Decreto de instalação da Agência Nacional de Mineração segue para Casa Civil


Após encaminhar o Código de Mineração, o ministro de Minas e Energia, Moreira Franco assinou nesta terça-feira (24/04) o Decreto que estabelece a nova estrutura organizacional da Agência Nacional de Mineração (ANM), sancionada em dezembro de 2017. O texto segue para Casa Civil.

A ANM assume as funções anteriormente exercidas pelo Departamento Nacional de Produção Mineral (DNPM), absorvendo as atividades já desempenhadas pelo órgão e exercendo novas atribuições, com o objetivo de oferecer um ambiente de estabilidade e previsibilidade quanto aos atos do poder público na gestão dos direitos minerários. A gestão da ANM vai buscar maior transparência nas ações reguladoras voltadas à atividade de mineração e garantir que a tomada de decisões ocorra sempre fundamentada em preceitos técnicos e segundo as melhores práticas da indústria.

A Agência também representa uma nova etapa na relação entre os agentes econômicos e o Poder Público. Além de proporcionar mais agilidade e mais eficácia nas decisões que orientam o mercado de mineração, deve reduzir riscos e incertezas, recuperando a credibilidade e atratividade da indústria mineral brasileira para os investidores privados.
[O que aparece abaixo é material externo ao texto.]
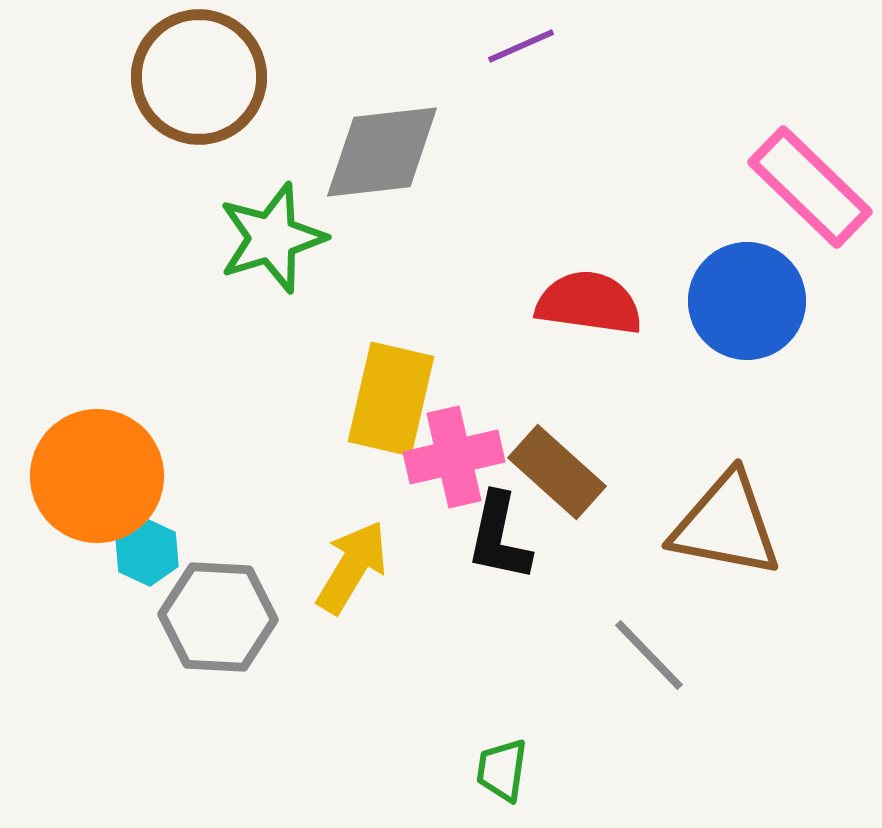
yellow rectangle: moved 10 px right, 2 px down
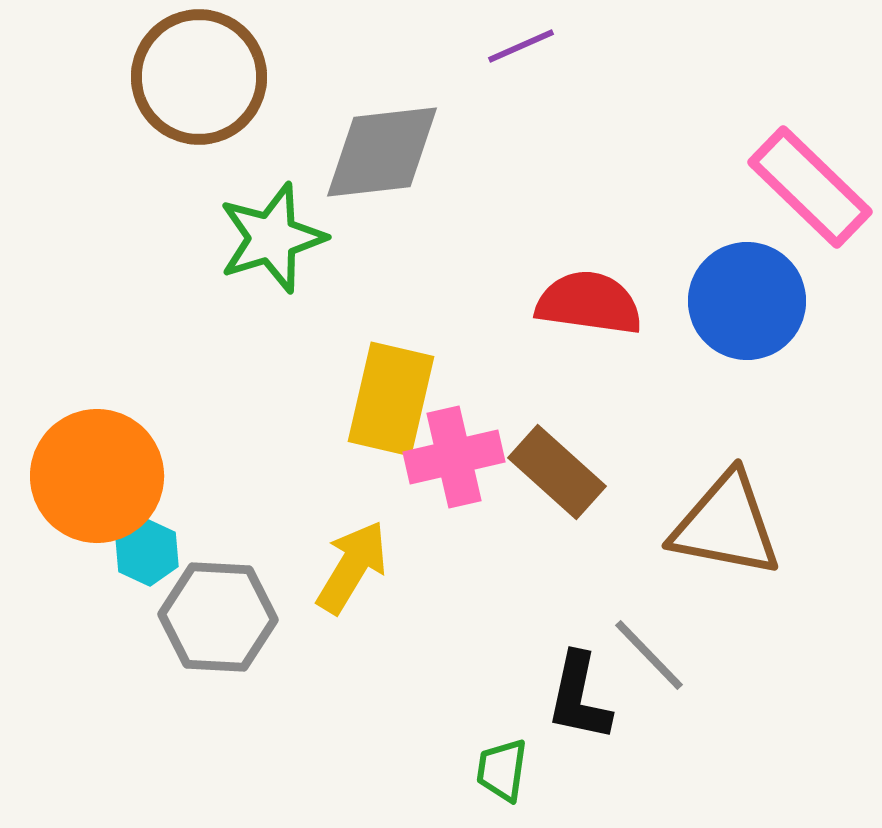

Com decisão técnica fundamentada, a Agência deve publicar, no prazo de até 60 dias, contado da data de entrada vigor do Decreto, o regimento interno e a relação nominal dos titulares dos cargos comissionados e técnicos. A Agência terá uma diretoria colegiada composta por um diretor-geral e quatro diretores.

O regimento interno, editado pelo novo colegiado, também deve detalhar as unidades administrativas integrantes da estrutura regimental da ANM, suas competências e as atribuições de seus dirigentes, assim como o número de cargos vagos, suas denominações e seus níveis.